:: TASK PROMPT ::
Transcribe the records in full.

:: Plain-text document sources ::
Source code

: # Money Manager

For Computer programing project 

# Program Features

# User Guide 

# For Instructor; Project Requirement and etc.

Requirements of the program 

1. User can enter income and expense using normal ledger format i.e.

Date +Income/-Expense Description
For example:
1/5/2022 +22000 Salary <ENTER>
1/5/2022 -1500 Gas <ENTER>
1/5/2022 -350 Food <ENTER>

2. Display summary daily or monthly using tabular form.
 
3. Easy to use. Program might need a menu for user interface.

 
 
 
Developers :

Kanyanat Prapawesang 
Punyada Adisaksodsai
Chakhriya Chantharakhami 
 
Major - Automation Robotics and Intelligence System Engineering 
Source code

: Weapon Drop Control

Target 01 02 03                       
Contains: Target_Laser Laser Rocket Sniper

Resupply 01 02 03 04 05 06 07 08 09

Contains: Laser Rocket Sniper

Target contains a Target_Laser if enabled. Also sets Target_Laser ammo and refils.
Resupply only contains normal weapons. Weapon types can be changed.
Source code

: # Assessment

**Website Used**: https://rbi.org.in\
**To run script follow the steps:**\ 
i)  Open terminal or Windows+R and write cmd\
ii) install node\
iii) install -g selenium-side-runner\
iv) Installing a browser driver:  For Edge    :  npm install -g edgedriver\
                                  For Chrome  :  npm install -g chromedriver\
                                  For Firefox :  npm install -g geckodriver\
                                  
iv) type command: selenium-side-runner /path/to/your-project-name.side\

:: RESPONSE TO THE TASK ::
Source code

: # Money Manager

For Computer programing project 

# Program Features

# User Guide 

# For Instructor; Project Requirement and etc.

Requirements of the program 

1. User can enter income and expense using normal ledger format i.e.

Date +Income/-Expense Description
For example:
1/5/2022 +22000 Salary <ENTER>
1/5/2022 -1500 Gas <ENTER>
1/5/2022 -350 Food <ENTER>

2. Display summary daily or monthly using tabular form.
 
3. Easy to use. Program might need a menu for user interface.

 
 
 
Developers :

Kanyanat Prapawesang 
Punyada Adisaksodsai
Chakhriya Chantharakhami 
 
Major - Automation Robotics and Intelligence System Engineering 
Source code

: Weapon Drop Control

Target 01 02 03                       
Contains: Target_Laser Laser Rocket Sniper

Resupply 01 02 03 04 05 06 07 08 09

Contains: Laser Rocket Sniper

Target contains a Target_Laser if enabled. Also sets Target_Laser ammo and refils.
Resupply only contains normal weapons. Weapon types can be changed.
Source code

: # Assessment

**Website Used**: https://rbi.org.in\
**To run script follow the steps:**\ 
i)  Open terminal or Windows+R and write cmd\
ii) install node\
iii) install -g selenium-side-runner\
iv) Installing a browser driver:  For Edge    :  npm install -g edgedriver\
                                  For Chrome  :  npm install -g chromedriver\
                                  For Firefox :  npm install -g geckodriver\
                                  
iv) type command: selenium-side-runner /path/to/your-project-name.side\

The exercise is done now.